CompareOptions enum

This article provides supplementary remarks to the reference documentation for this API.

The CompareOptions options denote case sensitivity or necessity to ignore types of characters.

.NET uses three distinct ways of sorting: word sort, string sort, and ordinal sort. Word sort performs a culture-sensitive comparison of strings. Certain nonalphanumeric characters might have special weights assigned to them. For example, the hyphen ("-") might have a very small weight assigned to it so that "coop" and "co-op" appear next to each other in a sorted list. String sort is similar to word sort, except that there are no special cases. Therefore, all nonalphanumeric symbols come before all alphanumeric characters. Ordinal sort compares strings based on the Unicode values of each element of the string. For a downloadable set of text files that contain information on the character weights used in sorting and comparison operations for Windows operating systems, see Sorting Weight Tables. For the sort weight table for Linux and macOS, see the Default Unicode Collation Element Table. The specific version of the sort weight table on Linux and macOS depends on the version of the International Components for Unicode libraries installed on the system. For information on ICU versions and the Unicode versions that they implement, see Downloading ICU.
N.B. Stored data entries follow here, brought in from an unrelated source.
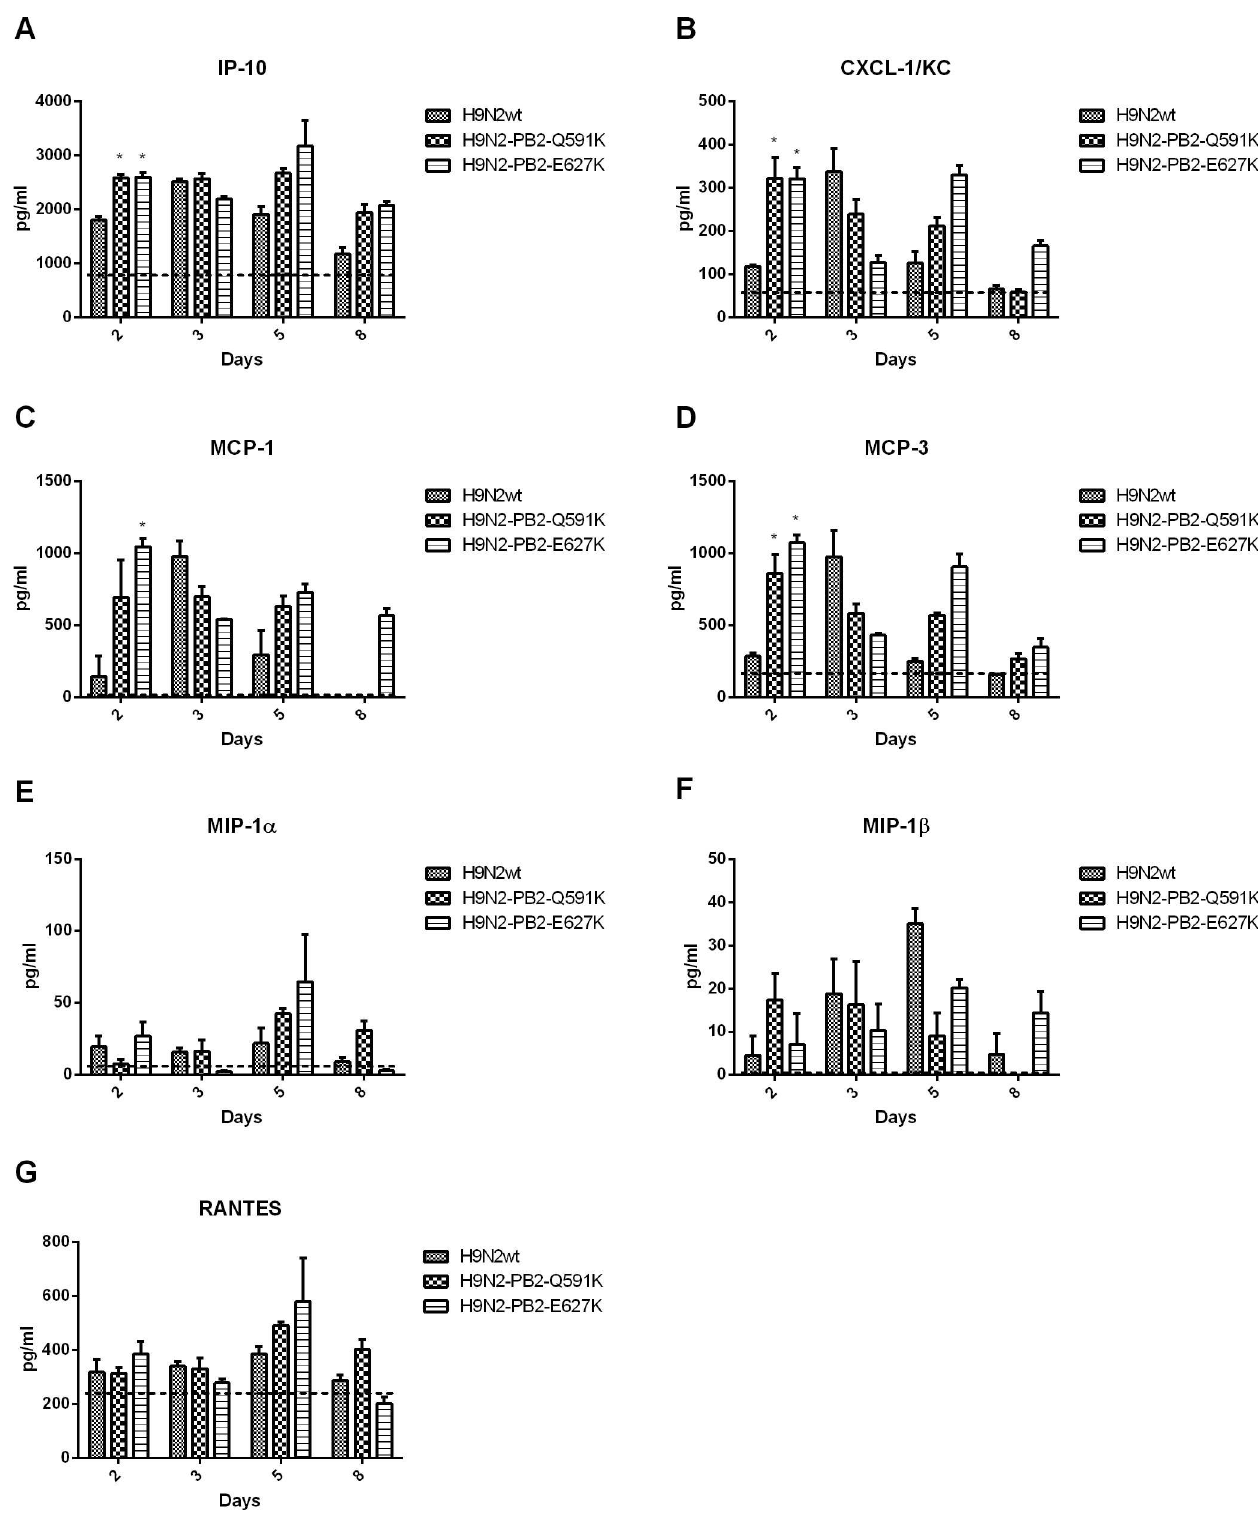
Fig 6. Cytokine responses in the serum of H9N2/G1 virus infected mice. Cytokine (IP-10, KC, MCP-1, MCP-3, MIP1-a, MIP-1b and RANTES) levels from the serum of infected mice were collected from days 3 and 6 post-inoculation and measured individually by the FlowCytomix system. Results from each time point are expressed as means of three infected mice (n = 3) and are the representative results from one of two independent experiments. Dot lines represent the level of mock. * :p < 0.05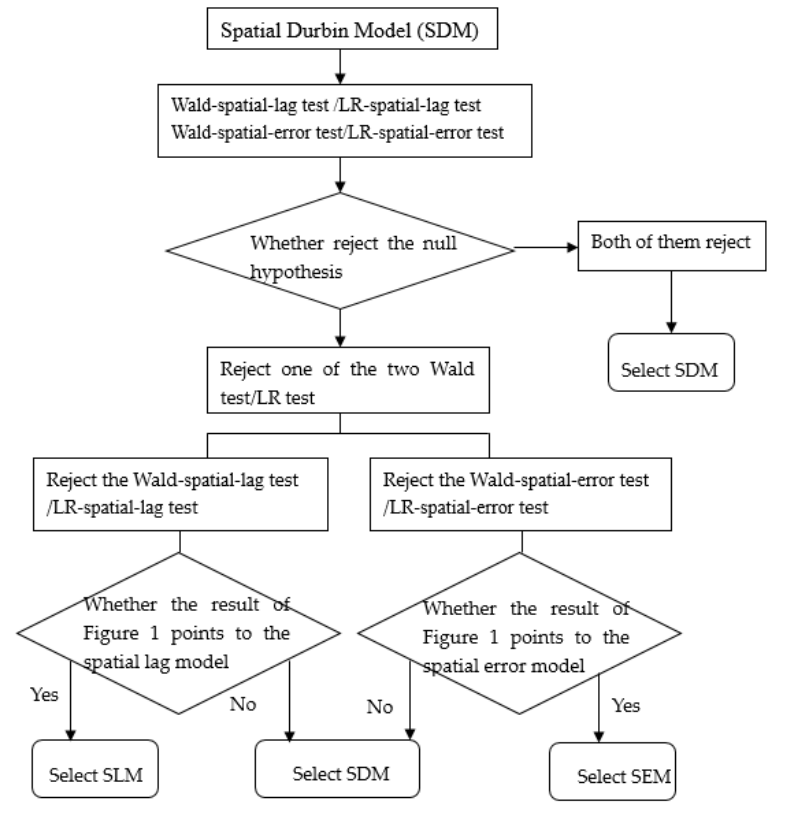
Figure 2. The selection of the SLM, SEM, and SDM.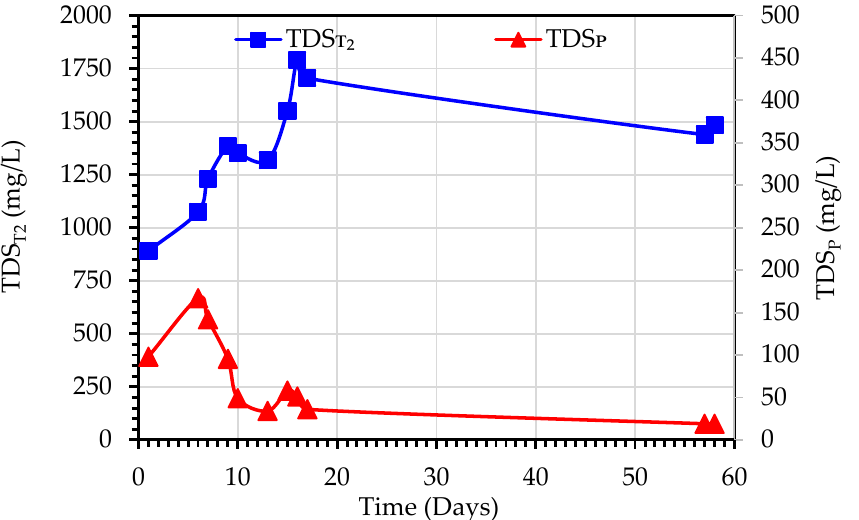
Figure 11. Variations of TDS values observed during the treatment of secondary wastewater using a hybrid DCMD system (Experiment 3).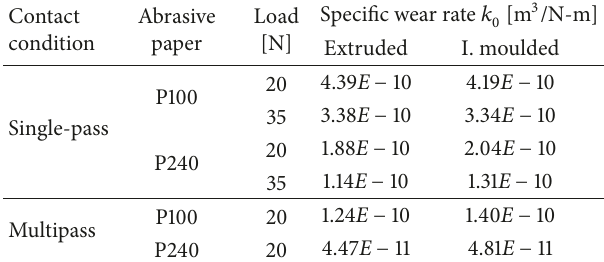
Table 4: Specific wear rate for extruded and injection moulded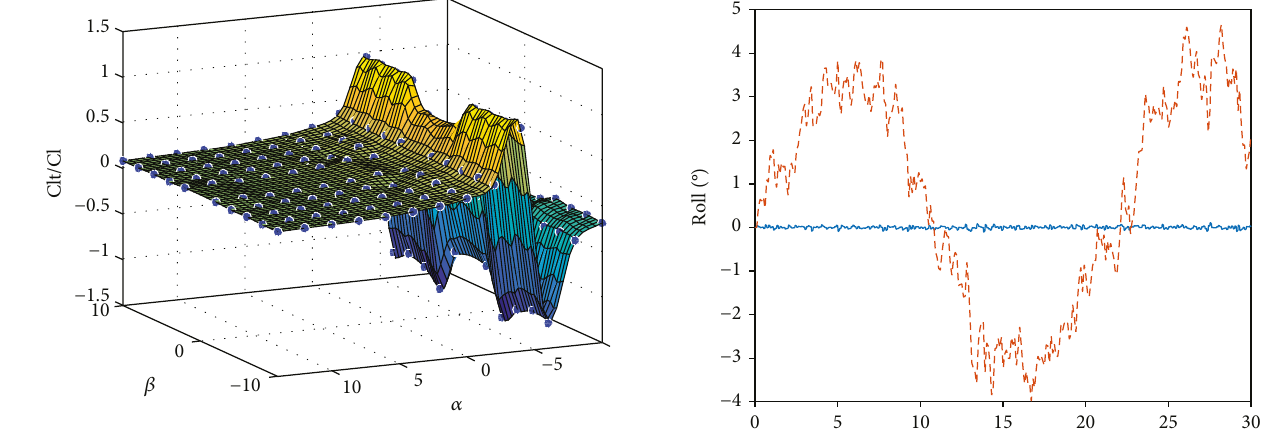
Figure 5: The ratio between the rolling moment generated by the tail (Clt) and total rolling moment (Cl).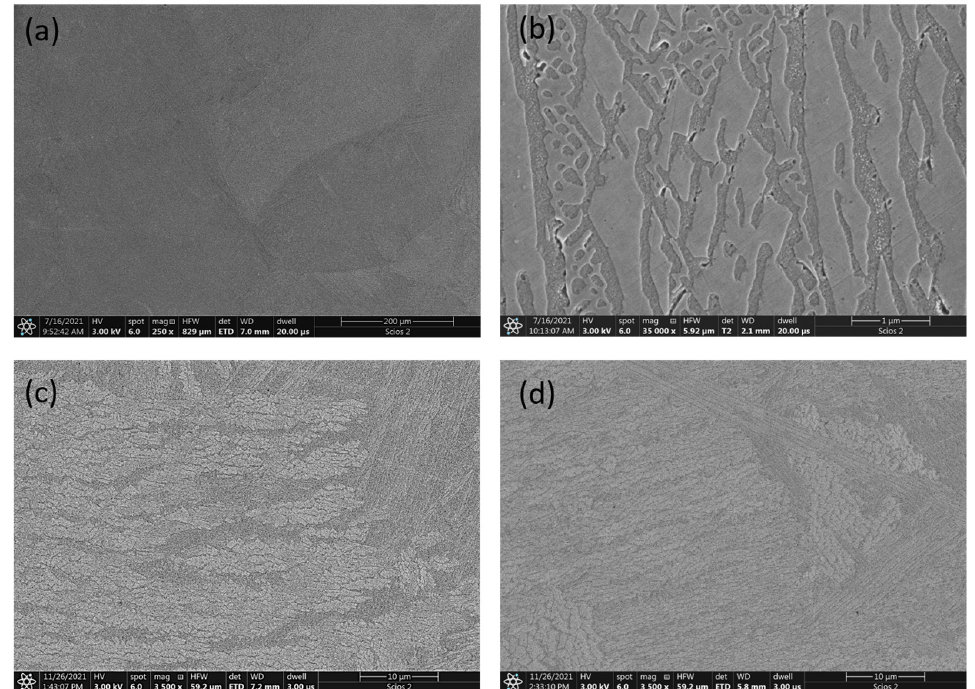
Figure 7. SEM micrographs of Al 0 . 7 CoCrFeNi alloy: ( a , b ) as ‐ cast, ( c ) annealed at 500 °C, and ( d ) annealed at 900 °C.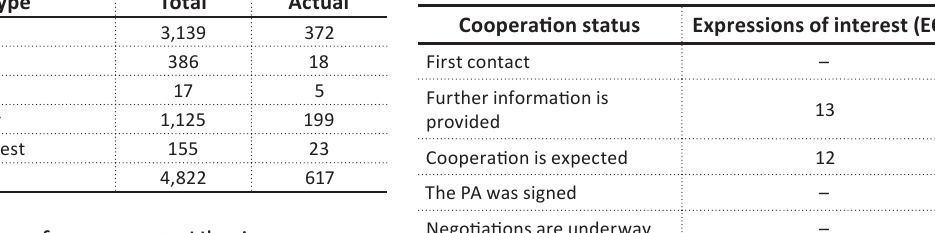
Table 7. Number of requests to Ukraine in the subsectors “Computer graphics” and “3D” for the first half of 2019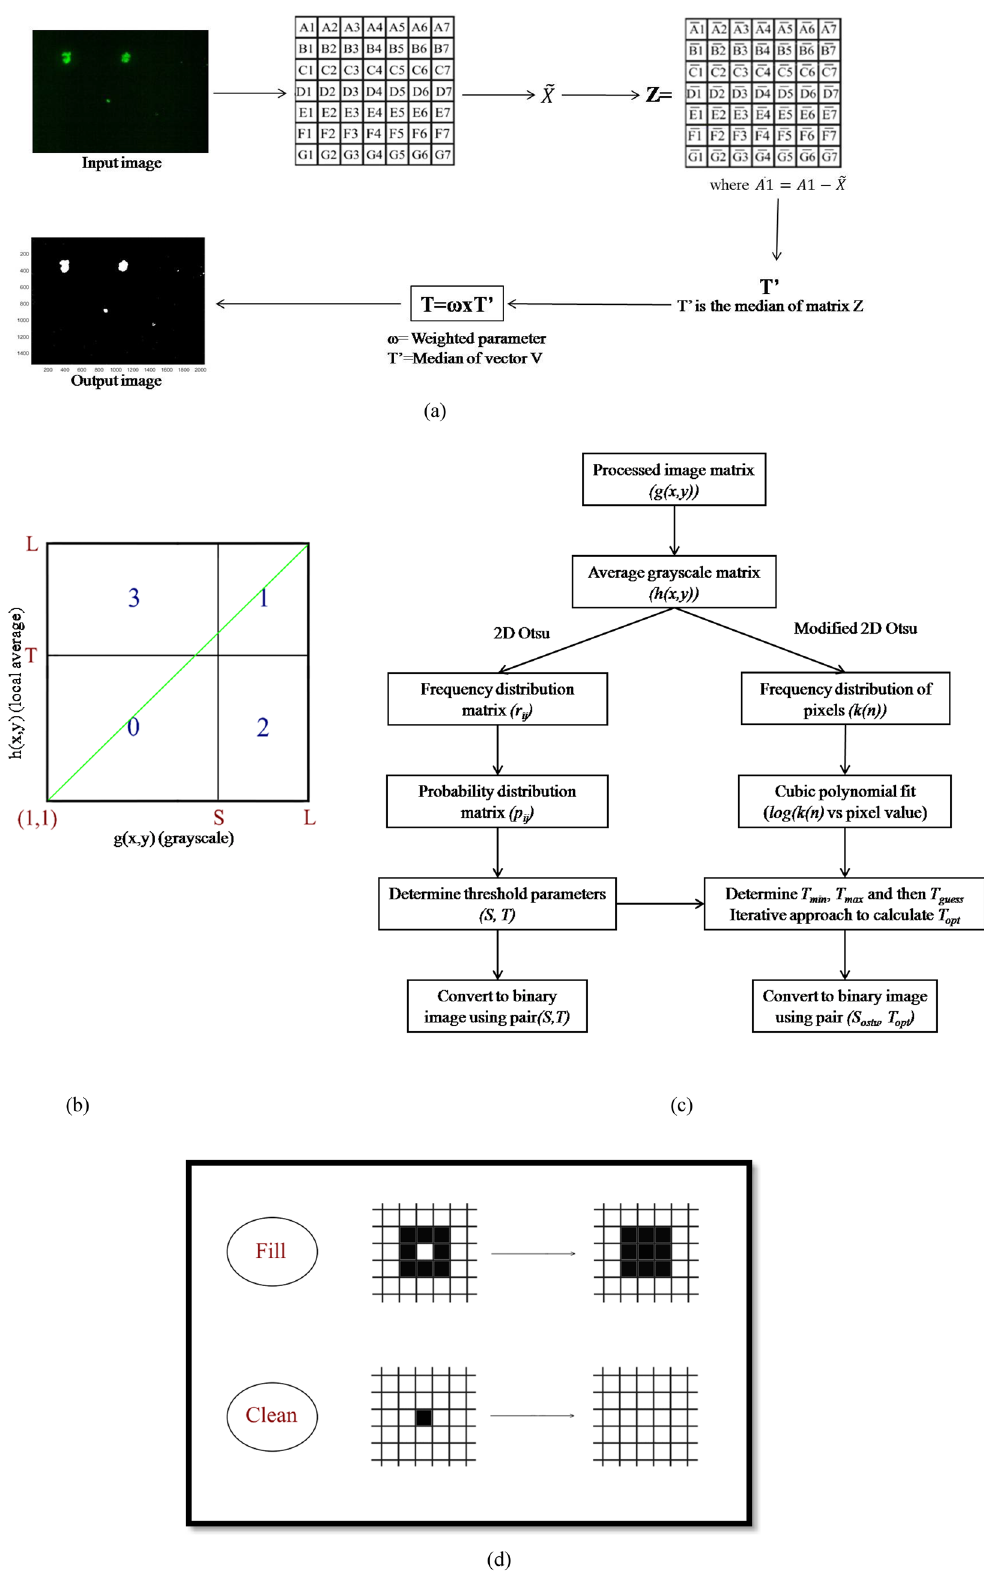
Figure 3. Various steps of median thresholding are shown in ( a ). Further, ( b ) represents the separated classes by the threshold ( S,T) , ( c ) is the different stages of 2D Otsu and modified 2D Otsu thresholding and ( d ) shows the ‘Fill’ and ‘Clean’ morphological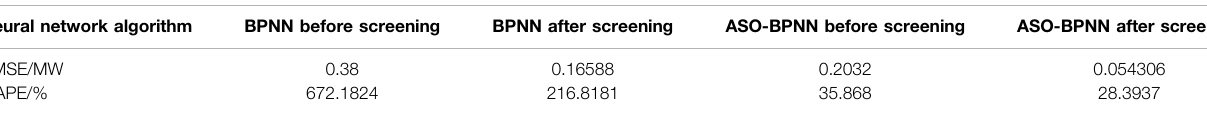
TABLE 3 | Prediction error data of each neural network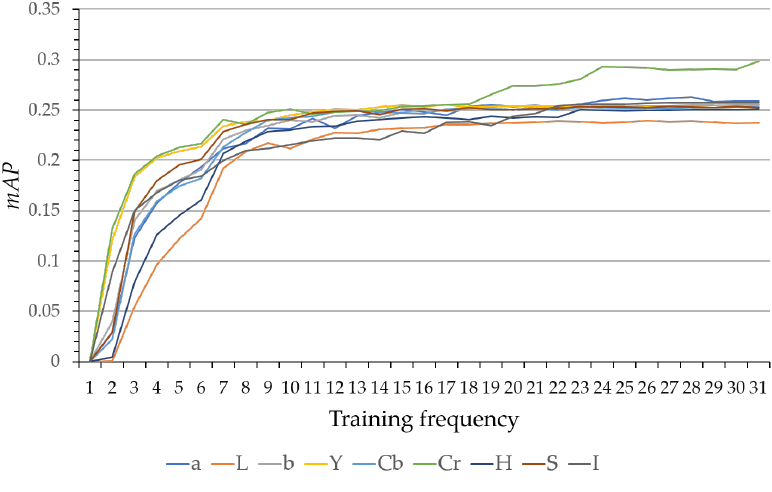
Figure 8. Performance results of single channel data with the YOLOv5s model.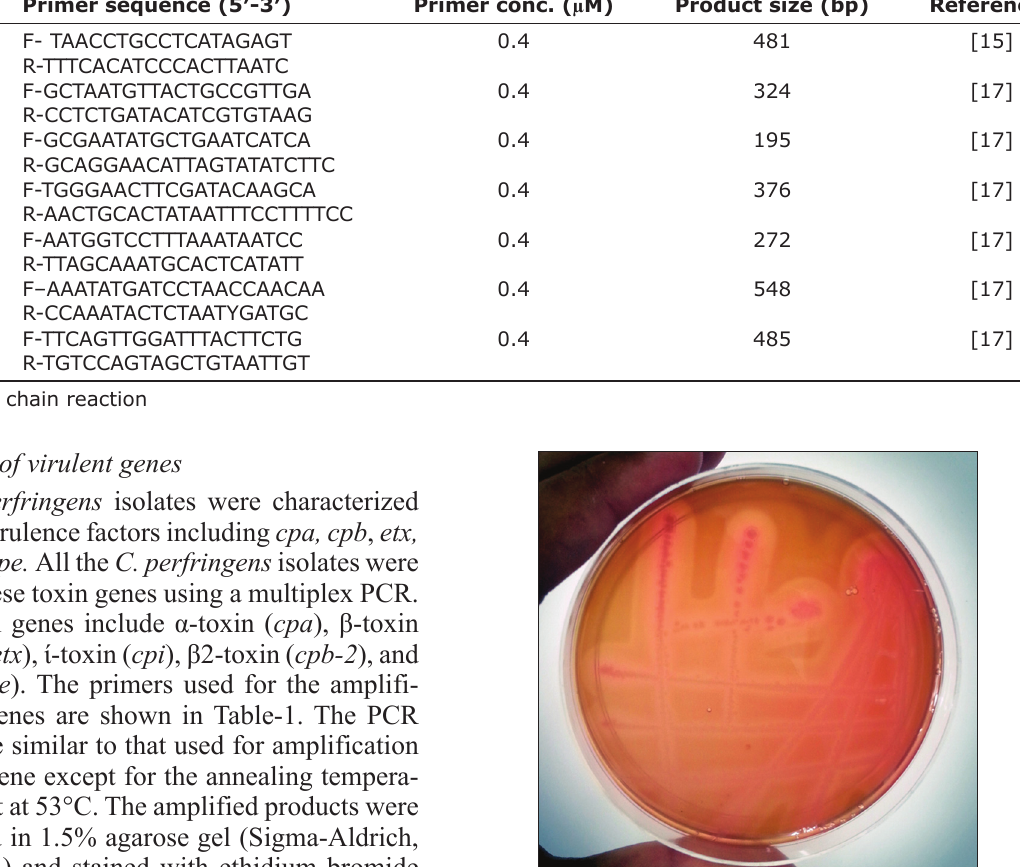
Table-1: List of primers used in PCR for amplification of Clostridium perfringens toxin genes. Target gene Primer sequence (5′‑3′)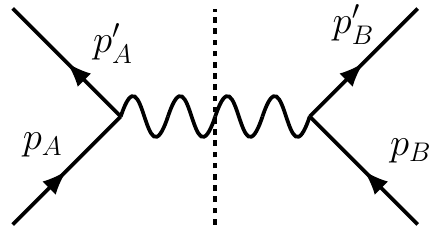
Figure 3 . 2 2 scattering of black holes, →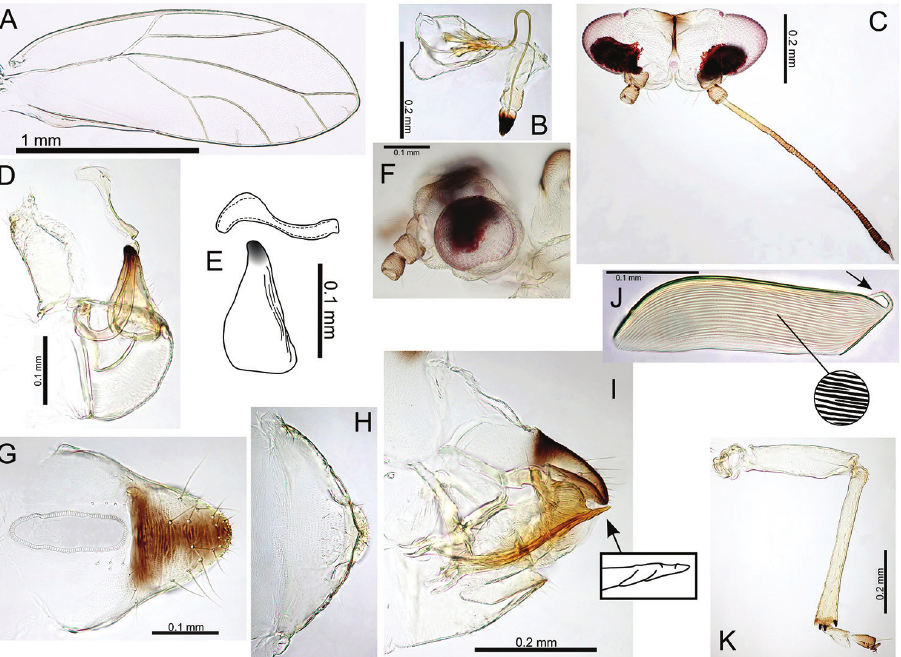
Figure 14. Pariaconus liliha sp. n. A fore wing B proboscis C head and antenna (uncleared ocular tissue) D male terminalia E aedeagus and paramere F head (uncleared ocular tissue) G female proctiger (dorsal view) H female subgenital plate (ventral view) I female terminalia (ovipositor serrations indicated) J egg (tail and striations indicated) K hind leg.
The StringSort value can only be used with CompareInfo.Compare and CompareInfo.GetSortKey. ArgumentException is thrown if the StringSort value is used with CompareInfo.IsPrefix, CompareInfo.IsSuffix, CompareInfo.IndexOf, or CompareInfo.LastIndexOf.

Note

When possible, you should use string comparison methods that accept a CompareOptions value to specify the kind of comparison expected. As a general rule, user-facing comparisons are best served by the use of linguistic options (using the current culture), while security comparisons should specify Ordinal or OrdinalIgnoreCase.

Culture-sensitive sorts

Note

.NET Core running on Linux and macOS systems only: The collation behavior for the C and Posix cultures is always case-sensitive because these cultures do not use the expected Unicode collation order. We recommend that you use a culture other than C or Posix for performing culture-sensitive, case-insensitive sorting operations.